» **EXERCISE DETAILS**
Nothing but the records themselves, exactly as written, should appear in the reply; leave out the pictures.
==============================
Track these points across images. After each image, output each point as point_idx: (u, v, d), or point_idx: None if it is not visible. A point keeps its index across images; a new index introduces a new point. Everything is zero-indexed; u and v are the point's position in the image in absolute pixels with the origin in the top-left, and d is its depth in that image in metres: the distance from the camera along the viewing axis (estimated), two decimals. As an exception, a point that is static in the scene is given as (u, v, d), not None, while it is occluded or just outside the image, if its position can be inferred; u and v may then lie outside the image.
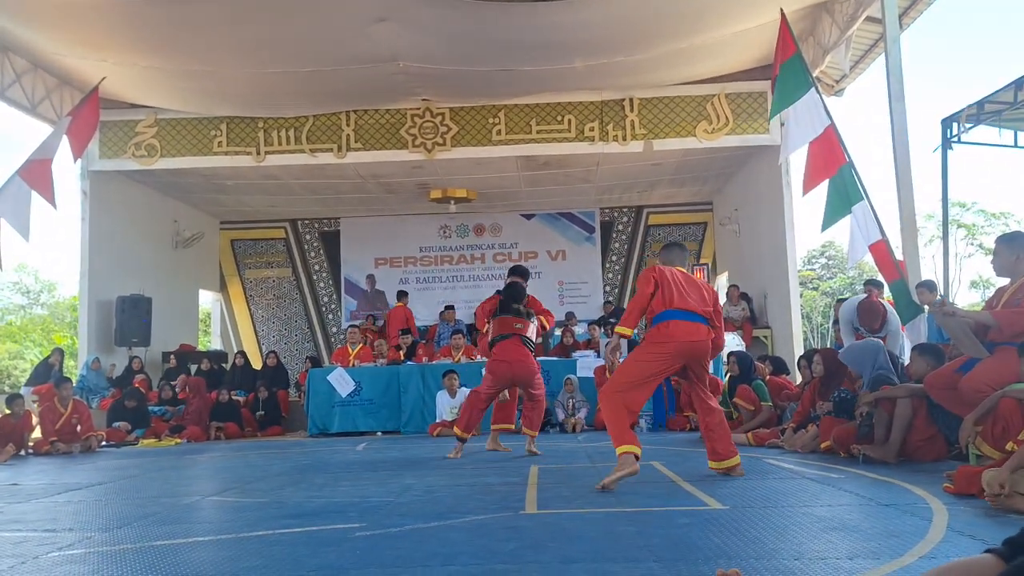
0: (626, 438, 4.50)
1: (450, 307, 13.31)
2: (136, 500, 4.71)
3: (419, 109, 11.26)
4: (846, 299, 9.20)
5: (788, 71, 8.63)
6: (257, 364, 13.24)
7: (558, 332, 11.96)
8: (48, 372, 11.09)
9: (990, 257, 4.85)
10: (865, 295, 6.84)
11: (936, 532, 3.03)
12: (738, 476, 4.77)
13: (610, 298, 14.70)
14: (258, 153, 11.34)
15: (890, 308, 6.82)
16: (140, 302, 11.66)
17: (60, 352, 11.80)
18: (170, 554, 3.09)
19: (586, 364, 9.84)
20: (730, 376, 8.14)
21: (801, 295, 26.91)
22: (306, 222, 15.37)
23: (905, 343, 7.12)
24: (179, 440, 9.75)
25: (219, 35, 8.87)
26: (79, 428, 8.83)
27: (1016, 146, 8.17)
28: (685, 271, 5.05)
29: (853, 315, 6.75)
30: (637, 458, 4.45)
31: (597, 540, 3.12)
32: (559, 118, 11.16)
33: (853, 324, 6.73)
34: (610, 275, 15.08)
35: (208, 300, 16.20)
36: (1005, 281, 4.83)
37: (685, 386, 5.18)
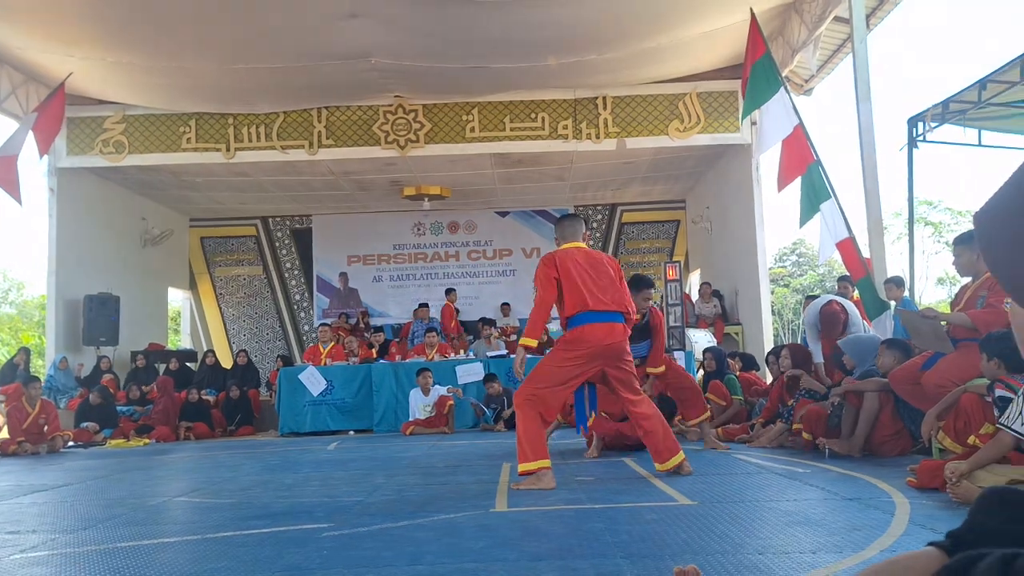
0: (540, 452, 4.41)
1: (424, 304, 13.29)
2: (102, 501, 4.65)
3: (392, 106, 11.22)
4: (816, 296, 9.32)
5: (758, 71, 8.74)
6: (227, 363, 13.12)
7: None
8: (13, 372, 10.93)
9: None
10: (827, 301, 6.92)
11: (898, 526, 3.07)
12: (686, 475, 4.60)
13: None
14: (228, 150, 11.24)
15: (853, 311, 6.92)
16: (108, 301, 11.52)
17: (26, 351, 11.63)
18: (134, 556, 3.06)
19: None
20: (705, 372, 8.20)
21: (772, 292, 27.15)
22: (277, 219, 15.25)
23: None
24: (147, 440, 9.64)
25: (188, 30, 8.78)
26: (46, 428, 8.72)
27: (980, 145, 8.31)
28: (585, 247, 4.77)
29: (816, 319, 6.84)
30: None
31: (565, 537, 3.13)
32: (533, 116, 11.16)
33: (817, 327, 6.82)
34: (583, 273, 15.09)
35: (178, 298, 16.04)
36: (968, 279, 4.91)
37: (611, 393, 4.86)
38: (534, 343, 4.48)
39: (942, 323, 4.86)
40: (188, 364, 12.50)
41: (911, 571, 0.72)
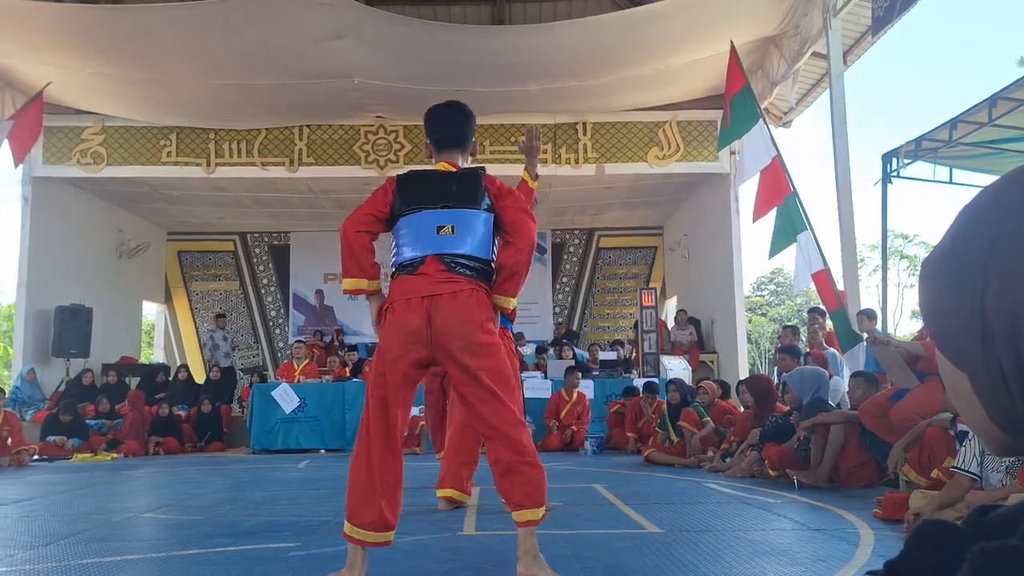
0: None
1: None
2: (65, 516, 4.58)
3: (373, 126, 11.25)
4: (793, 327, 9.41)
5: (738, 103, 8.87)
6: (200, 378, 12.97)
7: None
8: (-20, 382, 10.74)
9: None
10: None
11: (861, 556, 3.10)
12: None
13: (560, 319, 14.78)
14: (208, 164, 11.20)
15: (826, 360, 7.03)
16: (80, 312, 11.38)
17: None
18: (96, 573, 3.02)
19: (533, 385, 9.86)
20: (669, 404, 8.21)
21: (750, 321, 27.36)
22: (255, 235, 15.18)
23: (845, 374, 7.29)
24: (116, 455, 9.51)
25: (170, 45, 8.78)
26: (10, 441, 8.56)
27: (951, 182, 8.45)
28: None
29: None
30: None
31: (532, 562, 3.12)
32: (512, 139, 11.22)
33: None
34: (560, 296, 15.16)
35: (152, 312, 15.88)
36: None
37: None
38: None
39: (895, 347, 4.95)
40: (155, 380, 12.35)
41: None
==============================
» **RESPONSE**
Track these points across images. After each image, output each point as point_idx: (u, v, d), or point_idx: None if it is not visible. A point keeps its index across images; a new index introduces a new point. Everything is zero-indexed; u and v are the point's position in the image in absolute pixels with the origin in the top-left, and d is its depth in that image in metres: the distance from the camera along the viewing axis (estimated), two decimals. As an exception, a point that is static in the scene is given as (u, v, d), not None, while it is occluded or just outside the image, if its position can be inferred; u and v may then lie outside the image.
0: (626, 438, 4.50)
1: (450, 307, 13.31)
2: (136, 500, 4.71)
3: (419, 109, 11.26)
4: (846, 299, 9.20)
5: (788, 71, 8.63)
6: (257, 364, 13.24)
7: (558, 332, 11.96)
8: (48, 372, 11.09)
9: (990, 257, 4.85)
10: (865, 295, 6.84)
11: (936, 532, 3.03)
12: (738, 476, 4.77)
13: (610, 298, 14.70)
14: (258, 153, 11.34)
15: (890, 308, 6.82)
16: (140, 302, 11.66)
17: (60, 352, 11.80)
18: (170, 554, 3.09)
19: (586, 364, 9.84)
20: (730, 376, 8.14)
21: (801, 295, 26.91)
22: (306, 222, 15.37)
23: (905, 343, 7.12)
24: (179, 440, 9.75)
25: (219, 35, 8.87)
26: (79, 428, 8.83)
27: (1016, 146, 8.17)
28: (685, 271, 5.05)
29: (853, 315, 6.75)
30: (637, 458, 4.45)
31: (597, 540, 3.12)
32: (559, 118, 11.16)
33: (853, 324, 6.73)
34: (610, 275, 15.08)
35: (208, 300, 16.20)
36: (1005, 281, 4.83)
37: (685, 386, 5.18)
0: (540, 452, 4.41)
1: (424, 304, 13.29)
2: (102, 501, 4.65)
3: (392, 106, 11.22)
4: (816, 296, 9.32)
5: (758, 71, 8.74)
6: (227, 363, 13.12)
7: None
8: (13, 372, 10.93)
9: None
10: (827, 301, 6.92)
11: (898, 526, 3.07)
12: (686, 475, 4.60)
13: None
14: (228, 150, 11.24)
15: (853, 311, 6.92)
16: (108, 301, 11.52)
17: (26, 351, 11.63)
18: (134, 556, 3.06)
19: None
20: (705, 372, 8.20)
21: (772, 292, 27.15)
22: (277, 219, 15.25)
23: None
24: (147, 440, 9.64)
25: (188, 30, 8.78)
26: (46, 428, 8.72)
27: (980, 145, 8.31)
28: (585, 247, 4.77)
29: (816, 319, 6.84)
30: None
31: (565, 537, 3.13)
32: (533, 116, 11.16)
33: (817, 327, 6.82)
34: (583, 273, 15.09)
35: (178, 298, 16.04)
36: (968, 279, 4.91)
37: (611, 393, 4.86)
38: (534, 343, 4.48)
39: (942, 323, 4.86)
40: (188, 364, 12.50)
41: (911, 571, 0.72)
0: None
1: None
2: (65, 516, 4.58)
3: (373, 126, 11.25)
4: (793, 327, 9.41)
5: (738, 103, 8.87)
6: (200, 378, 12.97)
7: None
8: (-20, 382, 10.74)
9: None
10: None
11: (861, 556, 3.10)
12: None
13: (560, 319, 14.78)
14: (208, 164, 11.20)
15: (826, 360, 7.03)
16: (80, 312, 11.38)
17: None
18: (96, 573, 3.02)
19: (533, 385, 9.86)
20: (669, 404, 8.21)
21: (750, 321, 27.36)
22: (255, 235, 15.18)
23: (845, 374, 7.29)
24: (116, 455, 9.51)
25: (170, 45, 8.78)
26: (10, 441, 8.56)
27: (951, 182, 8.45)
28: None
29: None
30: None
31: (532, 562, 3.12)
32: (512, 139, 11.22)
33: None
34: (560, 296, 15.16)
35: (152, 312, 15.88)
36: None
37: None
38: None
39: (895, 347, 4.95)
40: (155, 380, 12.35)
41: None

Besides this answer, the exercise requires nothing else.